Task statement
Pull out every line of the data below that contains the word "liver". The match is case-sensitive.
-- Start Material for the task --
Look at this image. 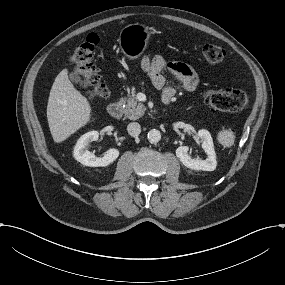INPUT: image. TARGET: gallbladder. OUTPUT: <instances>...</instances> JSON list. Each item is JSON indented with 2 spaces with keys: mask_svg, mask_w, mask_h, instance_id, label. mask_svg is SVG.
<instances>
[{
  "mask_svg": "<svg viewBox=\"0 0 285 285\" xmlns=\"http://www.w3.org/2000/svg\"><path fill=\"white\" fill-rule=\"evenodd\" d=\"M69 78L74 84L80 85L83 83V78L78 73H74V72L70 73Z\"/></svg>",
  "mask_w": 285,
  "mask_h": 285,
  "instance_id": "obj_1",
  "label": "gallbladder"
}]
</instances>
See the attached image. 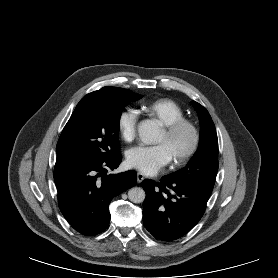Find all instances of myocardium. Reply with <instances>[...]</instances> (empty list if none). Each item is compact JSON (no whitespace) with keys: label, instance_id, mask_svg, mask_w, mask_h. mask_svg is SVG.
-- End Material for the task --
-- Start Material for the task --
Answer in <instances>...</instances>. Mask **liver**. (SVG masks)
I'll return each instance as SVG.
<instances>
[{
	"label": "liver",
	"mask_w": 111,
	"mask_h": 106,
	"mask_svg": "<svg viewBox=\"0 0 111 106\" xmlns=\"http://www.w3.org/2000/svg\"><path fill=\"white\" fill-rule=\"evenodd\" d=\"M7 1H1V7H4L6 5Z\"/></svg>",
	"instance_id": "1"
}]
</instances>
-- End Material for the task --
-- Start Material for the task --
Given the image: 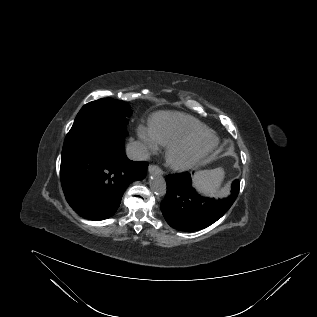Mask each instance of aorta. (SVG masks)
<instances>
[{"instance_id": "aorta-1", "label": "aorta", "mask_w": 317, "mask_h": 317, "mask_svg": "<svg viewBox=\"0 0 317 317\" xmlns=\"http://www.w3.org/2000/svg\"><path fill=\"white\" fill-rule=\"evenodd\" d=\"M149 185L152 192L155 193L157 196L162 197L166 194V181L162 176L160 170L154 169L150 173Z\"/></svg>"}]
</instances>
-- End Material for the task --
Exercise output
Answer in <instances>...</instances>. Mask **liver**. (SVG masks)
	"label": "liver",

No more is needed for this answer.